START Data for analysis
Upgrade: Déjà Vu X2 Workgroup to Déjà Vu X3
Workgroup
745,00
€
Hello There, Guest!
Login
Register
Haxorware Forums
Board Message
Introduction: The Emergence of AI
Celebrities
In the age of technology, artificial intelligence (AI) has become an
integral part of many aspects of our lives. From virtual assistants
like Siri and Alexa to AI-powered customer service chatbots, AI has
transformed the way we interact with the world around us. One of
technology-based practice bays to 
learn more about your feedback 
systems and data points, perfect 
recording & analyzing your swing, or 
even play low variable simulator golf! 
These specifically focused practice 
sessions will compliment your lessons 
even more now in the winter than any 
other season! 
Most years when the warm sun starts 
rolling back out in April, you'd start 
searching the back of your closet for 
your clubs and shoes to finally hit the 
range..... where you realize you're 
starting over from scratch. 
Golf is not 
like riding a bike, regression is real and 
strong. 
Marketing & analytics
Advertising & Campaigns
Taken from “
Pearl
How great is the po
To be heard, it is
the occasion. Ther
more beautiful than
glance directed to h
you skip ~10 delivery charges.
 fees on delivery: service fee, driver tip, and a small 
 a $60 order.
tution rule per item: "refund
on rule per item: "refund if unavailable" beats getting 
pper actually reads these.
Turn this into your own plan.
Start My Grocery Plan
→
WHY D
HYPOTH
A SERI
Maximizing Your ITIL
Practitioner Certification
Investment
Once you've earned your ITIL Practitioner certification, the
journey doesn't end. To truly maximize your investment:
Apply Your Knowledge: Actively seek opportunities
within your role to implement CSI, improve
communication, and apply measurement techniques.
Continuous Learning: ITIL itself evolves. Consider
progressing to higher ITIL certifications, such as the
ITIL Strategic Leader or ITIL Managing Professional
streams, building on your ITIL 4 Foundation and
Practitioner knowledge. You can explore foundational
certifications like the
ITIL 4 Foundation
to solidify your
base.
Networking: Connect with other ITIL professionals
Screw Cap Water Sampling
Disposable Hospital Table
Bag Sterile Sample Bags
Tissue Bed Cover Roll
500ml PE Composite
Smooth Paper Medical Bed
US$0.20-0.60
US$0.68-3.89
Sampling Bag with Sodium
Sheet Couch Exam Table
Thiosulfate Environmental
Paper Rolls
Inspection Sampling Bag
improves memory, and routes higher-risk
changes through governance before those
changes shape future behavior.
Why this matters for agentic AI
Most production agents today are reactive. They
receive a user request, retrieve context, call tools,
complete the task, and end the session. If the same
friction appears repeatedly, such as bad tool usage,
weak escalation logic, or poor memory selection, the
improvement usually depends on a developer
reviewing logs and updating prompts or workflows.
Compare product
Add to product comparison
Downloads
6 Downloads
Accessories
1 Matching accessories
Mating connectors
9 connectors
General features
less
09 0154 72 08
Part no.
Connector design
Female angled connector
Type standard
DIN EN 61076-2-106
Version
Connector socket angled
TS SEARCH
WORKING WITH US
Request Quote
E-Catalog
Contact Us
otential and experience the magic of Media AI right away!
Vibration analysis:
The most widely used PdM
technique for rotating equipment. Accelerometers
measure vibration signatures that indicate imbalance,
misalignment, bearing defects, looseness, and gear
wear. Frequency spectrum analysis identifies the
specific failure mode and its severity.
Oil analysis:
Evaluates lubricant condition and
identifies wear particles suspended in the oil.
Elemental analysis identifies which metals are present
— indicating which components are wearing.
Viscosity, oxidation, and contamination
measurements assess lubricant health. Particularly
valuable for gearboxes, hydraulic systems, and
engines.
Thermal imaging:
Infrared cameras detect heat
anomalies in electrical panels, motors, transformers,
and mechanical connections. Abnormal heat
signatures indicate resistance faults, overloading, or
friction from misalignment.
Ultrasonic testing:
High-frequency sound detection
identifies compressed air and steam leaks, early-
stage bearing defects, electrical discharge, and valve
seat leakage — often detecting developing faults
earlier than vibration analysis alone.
END Data for analysis
### What is expected
Quote the entries word for word from their beginning through the line containing "integral part of", inclusive.

### The answer
Upgrade: Déjà Vu X2 Workgroup to Déjà Vu X3
Workgroup
745,00
€
Hello There, Guest!
Login
Register
Haxorware Forums
Board Message
Introduction: The Emergence of AI
Celebrities
In the age of technology, artificial intelligence (AI) has become an
integral part of many aspects of our lives. From virtual assistants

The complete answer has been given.